* _Passage shown_:
——
Aseem Bansal updated SPARK-19449:
---------------------------------
    Description: 
I worked on some code to convert ml package RandomForestClassificationModel to 
mllib package RandomForestModel. It was needed because we need to make 
predictions on the order of ms. I found that the results are inconsistent 
although the underlying DecisionTreeModel are exactly the same. So the behavior 
between the 2 implementations is inconsistent which should not be the case.

The below code can be used to reproduce the issue. Can run this as a simple 
Java app as long as you have spark dependencies set up properly.

{noformat}
import org.apache.spark.ml.Transformer;
import org.apache.spark.ml.classification.*;
import org.apache.spark.ml.linalg.*;
import org.apache.spark.ml.regression.RandomForestRegressionModel;
import org.apache.spark.mllib.linalg.DenseVector;
import org.apache.spark.mllib.linalg.Vector;
import org.apache.spark.mllib.tree.configuration.Algo;
import org.apache.spark.mllib.tree.model.DecisionTreeModel;
import org.apache.spark.mllib.tree.model.RandomForestModel;
import org.apache.spark.sql.Dataset;
import org.apache.spark.sql.Row;
import org.apache.spark.sql.RowFactory;
import org.apache.spark.sql.SparkSession;
import org.apache.spark.sql.types.DataTypes;
import org.apache.spark.sql.types.Metadata;
import org.apache.spark.sql.types.StructField;
import org.apache.spark.sql.types.StructType;
import scala.Enumeration;

import java.util.ArrayList;
import java.util.List;
import java.util.Random;

abstract class Predictor {
    abstract double predict(Vector vector);
}

public class MainConvertModels {

    public static final int seed = 42;

    public static void main(String[] args) {

        int numRows = 1000;
        int numFeatures = 3;
        int numClasses = 2;

        double trainFraction = 0.8;
        double testFraction = 0.2;


        SparkSession spark = SparkSession.builder()
                .appName("conversion app")
                .master("local")
——
* _Exercise description_: Summarize the issue description in two sentences. Rely only on the issue description for your work.
——
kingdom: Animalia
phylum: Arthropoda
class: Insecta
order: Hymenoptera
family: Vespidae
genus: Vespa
——
* _Solved exercise_: Aseem Bansal wrote code to convert the ml package's RandomForestClassificationModel to the mllib package's RandomForestModel, which was needed to make predictions on the order of milliseconds. The results of the two were inconsistent even though the underlying DecisionTreeModel objects are exactly the same, and the included code can be run as a simple Java app to reproduce the issue.